The Navy\'s Fleet Cyber Command said a lack of real-time visibility into their computer networks is a problem. A new operations center opening this week at Ft. ...
wfedstaff | June 3, 2015 6:33 pm
By Jared Serbu
Reporter
Federal News Radio
Starting this week, the Navy will begin using a new 24-hour operations center at its fledgling Fleet Cyber Command — and begin to fix a problem that its commander said is one of the military’s biggest deficiencies in the area of cybersecurity.
None of the armed services currently have adequate real-time situational awareness into their own IT networks, Vice Admiral Barry McCullough, the Navy cyber command’s top officer said Tuesday during a breakfast sponsored by Government Executive in Washington.
“I looked at networks, because how the Navy executes command and control is across a network,” he said. “This is our most fragile piece of everything I was given.”

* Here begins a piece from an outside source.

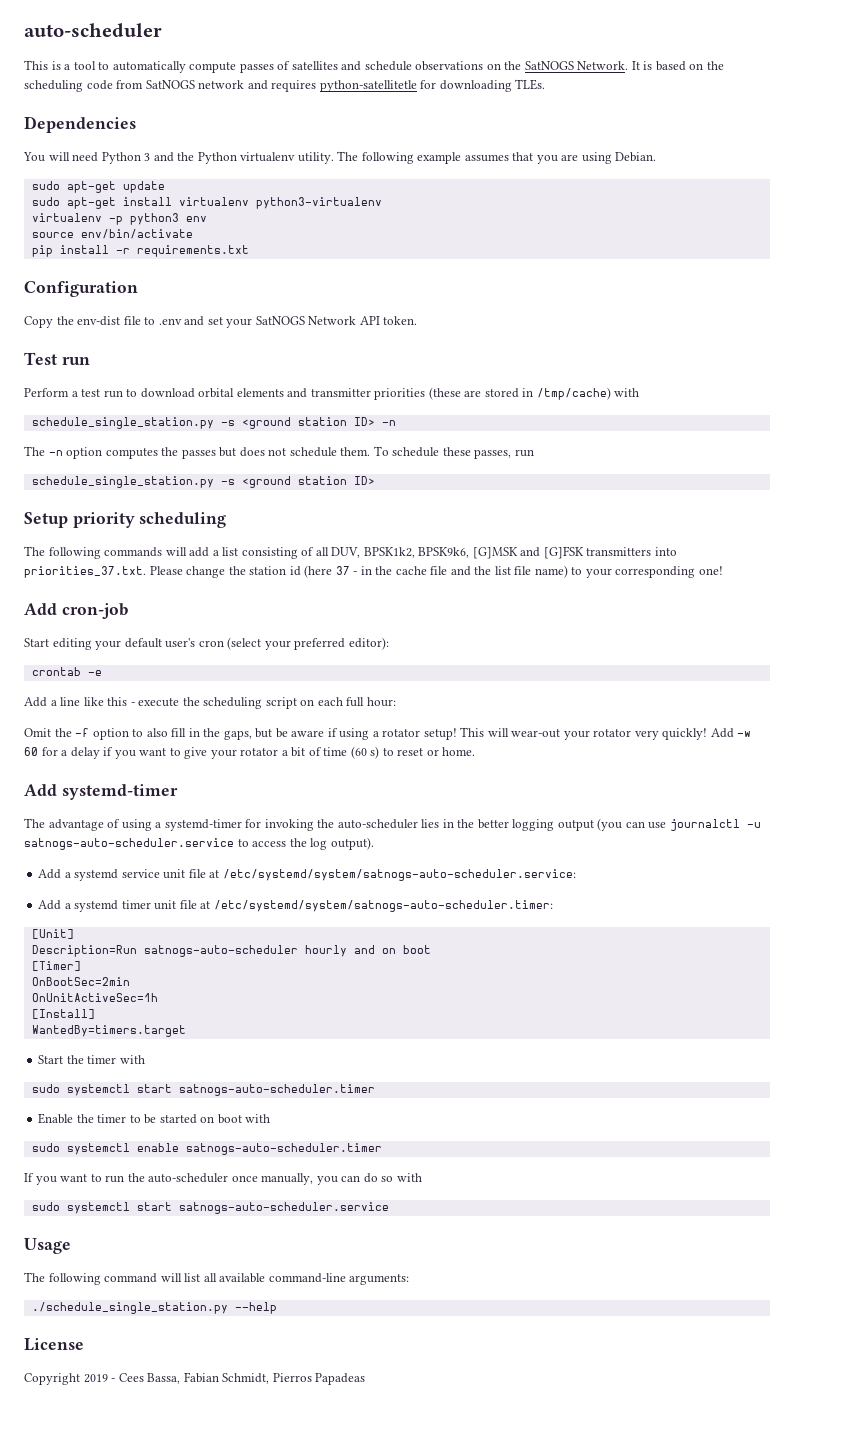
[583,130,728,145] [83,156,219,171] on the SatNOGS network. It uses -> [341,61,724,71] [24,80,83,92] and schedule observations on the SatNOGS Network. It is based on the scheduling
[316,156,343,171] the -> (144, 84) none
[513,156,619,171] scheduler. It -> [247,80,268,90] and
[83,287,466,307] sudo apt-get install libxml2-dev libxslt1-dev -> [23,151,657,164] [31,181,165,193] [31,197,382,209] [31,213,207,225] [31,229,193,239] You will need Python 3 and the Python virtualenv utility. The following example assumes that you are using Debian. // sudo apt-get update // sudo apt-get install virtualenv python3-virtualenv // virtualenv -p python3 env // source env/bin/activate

To help reinforce the Navy’s visibility into its networks, McCullough’s command will begin standing up a command center lined with monitors displaying real-time data about the health of the service’s information pipelines around the globe.
“It’s built around the way the Navy does command and control at the operational level of war,” McCullough told Federal News Radio in an interview. “So it has various displays and information feeds that our operators can view in real time and make decisions to better operate the network. Right now my maritime operations center is in a six-by-six room. It houses two watchstanders. We call it ‘MOC in a box.’ So we’re moving from ‘MOC in a box’ to a real maritime operations center.”
McCullough said he expects the new center to be 60 percent operational this week, and 85 percent operational by March. But he said that as a practical matter it will never reach 100 percent because the tools and techniques that the Navy will use to develop and improve situational awareness will continue to evolve.
Each of the armed services still is in the very early stages of developing their respective cyber command as components of the Defense Department’s U.S. Cyber Command.
The Navy and the Air Force are the furthest along, and they only declared full operational capability in October. But McCullough said creating network visibility and establishing how the various pieces of the cyber command puzzle will work together is a top priority.
“This is something we’ve got to continue to press, because when this war goes hot we’re not going to have two or three months to sort this out,” he said. “The bad guys are inside the wire, and the dot-mil networks suffer about 250,000 attack attempts a day.”
McCullough said the Navy’s deficiencies in network situational awareness are a contrast to most of its other cyber capabilities. He said the EA-18 Growler jet–the Navy’s carrier-based electronic warfare aircraft–has proven to be the military’s premier offensive platform for cyber warfare. He said the service also has succeeded in developing its surface ship electronic warfare and information operations capabilities.
Along with moving to real-time situational awareness, McCullough said staffing also is a major challenge for the cyber command. McCullough said the command is roughly 1,600 people short to perform the missions that have been delegated to him by U.S. Cyber Command. He added that there is no extra money to fill those positions.
“If you bought those people, that’s almost $600 million,” he said. “We don’t have $600 million, so we’ve got to find those resources from within. It’s a zero-sum game.”
Most of those positions need to be filled by uniform or civilian employees who are highly trained in cyber security, and the Navy’s competitors for that talent will include not only civilian agencies, but private firms that can offer more attractive pay. Additionally, McCullough said the need to have a cadre of highly-trained cybersecurity specialists is at odds with a Navy culture that demands sea time from each of its service members.
“We started to have this discussion about how much training investment and thus money you put into a young man or woman to qualify them to do what we need them to do,” he said. “We usually leave them there for three or four years and then we were sending them to sea. And you have to maintain proficiency in this business or you go back to zero and have to start all the training all over again. If the Navy really wants to operate in this warfare domain, we’ve got to change the career path to keep the proficiency of the operators.”
In the short term, McCullough said he is exploring other possibilities to fill those positions – possibly including direct civilian hires at the GS-15 level or uniformed members of the reserves. He said he and other senior officials have been working on that for the past 10 months and that they are “close to a solution.”